Questa area di indagine è stata definita da Innocenzo Fiore “il pensare mafioso”, quale sintesi dei significati relativi al modo di essere e di sentire, di guardare la vita, di creare e mantenere rapporti, di acquisire e trasmettere il sapere, tipici della cultura di appartenenza. E dunque prendendo a prestito le parole di Giovanni Falcone “se vogliamo combattere efficacemente la mafia non dobbiamo trasformarla in un mostro, né pensare che sia una piovra o un cancro. Dobbiamo riconoscere che ci rassomiglia”.

L'illustre giurista, chiaramente si riferiva ad ogni atteggiamento e comportamento, da chiunque adottato, di sopraffazione e disonestà che legittima i traffici economici e politici della criminalità organizzata e dall’omertà, anche istituzionale, che ne deriva.

Piuttosto, ancora, Giovanni Falcone, “per lungo tempo si sono confuse la mafia con la mentalità mafiosa”, poiché il mafioso non s’identifica col criminale in senso stretto ma con il cd ’uomo d’onore.' E dunque c'è la rappresentazione interna di un mondo buono formato da uomini d’onore (e perciò rispettabili) ed uno esterno malvagio (che costringe alla difesa dal diverso da sé) e l’identità mafiosa è l’alternativa “all’essere nessuno”.

La mafia ci rassomiglia in quanto indica un modus vivendi di cui tutti possiamo essere protagonisti con atteggiamenti e/o comportamenti che tendendo ai favoritismi e al clientelarismo, umiliano merito e capacità. In ogni caso rassomigliare non significa essere uguali. Un cambiamento è dunque possibile. 

La mafia è un fenomeno umano e come tutti i fenomeni umani ha un principio, una sua evoluzione e avrà quindi anche una fine. La scuola è strategica per combattere mafia e il pensare mafioso perché le mafie si combattono e si vincono solo se si conoscono. 
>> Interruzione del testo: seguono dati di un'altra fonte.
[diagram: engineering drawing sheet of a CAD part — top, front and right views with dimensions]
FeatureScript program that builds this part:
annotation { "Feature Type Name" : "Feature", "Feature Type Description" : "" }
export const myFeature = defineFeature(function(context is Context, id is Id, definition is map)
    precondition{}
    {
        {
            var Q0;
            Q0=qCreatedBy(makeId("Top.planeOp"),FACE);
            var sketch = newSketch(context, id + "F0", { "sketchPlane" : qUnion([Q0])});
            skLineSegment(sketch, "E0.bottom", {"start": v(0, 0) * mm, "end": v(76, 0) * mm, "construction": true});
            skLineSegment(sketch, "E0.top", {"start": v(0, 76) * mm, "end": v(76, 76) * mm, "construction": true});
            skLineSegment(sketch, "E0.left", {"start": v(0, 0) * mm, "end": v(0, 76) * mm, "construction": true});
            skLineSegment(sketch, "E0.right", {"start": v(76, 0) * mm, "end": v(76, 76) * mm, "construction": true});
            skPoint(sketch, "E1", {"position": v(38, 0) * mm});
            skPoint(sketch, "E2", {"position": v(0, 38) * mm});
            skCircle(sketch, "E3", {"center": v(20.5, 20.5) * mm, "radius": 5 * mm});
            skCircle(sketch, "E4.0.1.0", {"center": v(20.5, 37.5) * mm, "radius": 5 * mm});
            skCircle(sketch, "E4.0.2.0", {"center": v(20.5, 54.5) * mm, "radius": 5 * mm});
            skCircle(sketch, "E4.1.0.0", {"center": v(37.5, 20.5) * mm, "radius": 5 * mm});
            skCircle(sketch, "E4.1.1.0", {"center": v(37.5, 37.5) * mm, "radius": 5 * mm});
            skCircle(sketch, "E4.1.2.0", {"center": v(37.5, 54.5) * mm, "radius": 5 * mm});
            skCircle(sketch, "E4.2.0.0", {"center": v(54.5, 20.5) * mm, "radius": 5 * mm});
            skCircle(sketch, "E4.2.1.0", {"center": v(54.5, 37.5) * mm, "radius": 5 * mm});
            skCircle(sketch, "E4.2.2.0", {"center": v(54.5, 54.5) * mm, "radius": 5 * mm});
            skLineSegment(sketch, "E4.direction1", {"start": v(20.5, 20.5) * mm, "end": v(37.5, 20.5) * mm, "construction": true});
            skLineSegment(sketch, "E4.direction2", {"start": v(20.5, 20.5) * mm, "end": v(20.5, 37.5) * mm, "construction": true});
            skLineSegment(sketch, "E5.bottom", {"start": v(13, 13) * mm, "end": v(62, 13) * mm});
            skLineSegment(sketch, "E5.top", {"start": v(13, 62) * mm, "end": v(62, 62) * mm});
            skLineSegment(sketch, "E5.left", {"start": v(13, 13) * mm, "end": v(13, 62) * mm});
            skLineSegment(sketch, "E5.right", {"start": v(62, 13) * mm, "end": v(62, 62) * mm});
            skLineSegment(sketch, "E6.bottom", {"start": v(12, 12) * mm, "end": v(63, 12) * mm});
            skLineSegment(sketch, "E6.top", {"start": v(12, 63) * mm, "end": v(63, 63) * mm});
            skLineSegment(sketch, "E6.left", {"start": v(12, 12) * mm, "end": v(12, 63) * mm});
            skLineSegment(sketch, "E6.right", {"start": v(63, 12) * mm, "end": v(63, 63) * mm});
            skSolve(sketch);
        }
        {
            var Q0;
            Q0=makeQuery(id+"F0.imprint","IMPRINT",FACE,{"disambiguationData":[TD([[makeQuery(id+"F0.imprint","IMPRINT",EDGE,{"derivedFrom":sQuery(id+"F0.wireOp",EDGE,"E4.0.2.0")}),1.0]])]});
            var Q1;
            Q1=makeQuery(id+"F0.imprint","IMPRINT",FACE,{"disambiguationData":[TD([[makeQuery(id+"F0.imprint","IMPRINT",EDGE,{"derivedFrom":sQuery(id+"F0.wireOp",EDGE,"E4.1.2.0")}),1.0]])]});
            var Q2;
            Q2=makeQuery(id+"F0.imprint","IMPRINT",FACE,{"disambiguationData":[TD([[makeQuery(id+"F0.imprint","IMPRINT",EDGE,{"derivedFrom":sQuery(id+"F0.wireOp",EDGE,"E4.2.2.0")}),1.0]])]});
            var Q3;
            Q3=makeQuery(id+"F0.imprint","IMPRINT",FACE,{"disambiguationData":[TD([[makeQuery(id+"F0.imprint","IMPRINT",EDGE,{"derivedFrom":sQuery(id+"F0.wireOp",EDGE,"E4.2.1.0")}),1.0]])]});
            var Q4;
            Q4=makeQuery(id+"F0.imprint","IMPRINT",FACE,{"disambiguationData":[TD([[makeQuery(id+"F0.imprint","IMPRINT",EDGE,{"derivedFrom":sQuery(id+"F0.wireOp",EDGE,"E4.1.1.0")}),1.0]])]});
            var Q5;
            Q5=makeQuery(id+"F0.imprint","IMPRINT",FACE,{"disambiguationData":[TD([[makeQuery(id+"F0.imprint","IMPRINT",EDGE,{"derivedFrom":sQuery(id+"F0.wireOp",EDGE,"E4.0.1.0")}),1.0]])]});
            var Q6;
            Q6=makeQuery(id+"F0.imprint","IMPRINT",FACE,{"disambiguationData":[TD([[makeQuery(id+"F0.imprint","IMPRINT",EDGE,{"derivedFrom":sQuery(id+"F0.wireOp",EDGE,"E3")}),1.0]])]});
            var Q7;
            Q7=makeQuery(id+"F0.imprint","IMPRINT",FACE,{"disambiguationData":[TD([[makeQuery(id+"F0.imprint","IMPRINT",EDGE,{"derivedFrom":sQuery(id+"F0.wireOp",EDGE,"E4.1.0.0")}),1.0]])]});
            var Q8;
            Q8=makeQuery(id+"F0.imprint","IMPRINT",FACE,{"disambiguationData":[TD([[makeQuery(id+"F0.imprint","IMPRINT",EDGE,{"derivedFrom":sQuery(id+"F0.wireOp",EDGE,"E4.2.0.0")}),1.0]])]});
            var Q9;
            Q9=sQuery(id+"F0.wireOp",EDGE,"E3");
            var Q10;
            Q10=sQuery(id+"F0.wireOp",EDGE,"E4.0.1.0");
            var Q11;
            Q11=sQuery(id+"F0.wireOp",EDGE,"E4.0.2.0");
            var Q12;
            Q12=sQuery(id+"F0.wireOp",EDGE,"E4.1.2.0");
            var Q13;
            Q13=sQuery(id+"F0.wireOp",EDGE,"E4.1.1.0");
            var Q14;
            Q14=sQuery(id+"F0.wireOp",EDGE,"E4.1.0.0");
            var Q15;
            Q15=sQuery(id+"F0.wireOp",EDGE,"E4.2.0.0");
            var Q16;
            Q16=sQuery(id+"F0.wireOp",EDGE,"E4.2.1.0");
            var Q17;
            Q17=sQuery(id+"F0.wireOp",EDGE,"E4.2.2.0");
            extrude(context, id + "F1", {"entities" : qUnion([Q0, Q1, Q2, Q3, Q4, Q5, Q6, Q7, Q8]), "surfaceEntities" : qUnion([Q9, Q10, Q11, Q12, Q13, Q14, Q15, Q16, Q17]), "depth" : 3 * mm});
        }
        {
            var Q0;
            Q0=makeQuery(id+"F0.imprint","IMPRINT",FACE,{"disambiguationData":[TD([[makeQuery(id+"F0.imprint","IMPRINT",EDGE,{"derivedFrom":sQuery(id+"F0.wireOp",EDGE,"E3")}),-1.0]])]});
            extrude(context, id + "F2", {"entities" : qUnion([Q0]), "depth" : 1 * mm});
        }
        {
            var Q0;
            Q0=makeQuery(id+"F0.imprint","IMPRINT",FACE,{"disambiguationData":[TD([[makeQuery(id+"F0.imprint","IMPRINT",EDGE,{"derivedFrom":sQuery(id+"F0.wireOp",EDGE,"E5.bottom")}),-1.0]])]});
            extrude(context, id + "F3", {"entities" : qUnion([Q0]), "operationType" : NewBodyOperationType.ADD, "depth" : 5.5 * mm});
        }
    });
Insegnare la cultura della legalità è diventato un compito difficile, nonostante il proliferare negli ultimi anni di associazioni e movimenti in suo favore. Appare sempre più evidente che educare le giovani generazioni al rispetto delle regole e alla convivenza, richieda dei processi lunghi e complessi, che non si esauriscono con delle sporadiche "giornate per la legalità". La soluzione verso un progressivo e lungo cambiamento risiede nelle limpide parole del giudice Caponnetto: "La mafia ha più paura della scuola che della giustizia". Ed è da lì che bisogna partire, dalla scuola, dall'istruzione, dall'educare le coscienze al giusto, dall'insegnare cosa siano le mafie, come agiscano, come si siano sviluppate e come continuano ad operare.

L'istruzione toglie il terreno sotto i piedi alla cultura mafiosa."

Se una società avesse come valori sono quelli che insegna (o dovrebbe insegnare) la Scuola la massima aspirazione di una persona non sarebbe la ricchezza, non il potere, ma sentirsi una brava persona, indipendentemente da tutto il resto.

La scuola ha il compito, attraverso l’educazione e la cultura, di insegnare ai più giovani quali sono i valori cui tendere.

Ecco, se la Scuola per assurdo riuscisse davvero a insegnare il rispetto di tutto questo, non esisterebbe la Mafia. Certo, questa, oggi, pare essere utopia. Però può e deve fare la sua parte. Come le altre istituzioni, prima tra tutte la famiglia.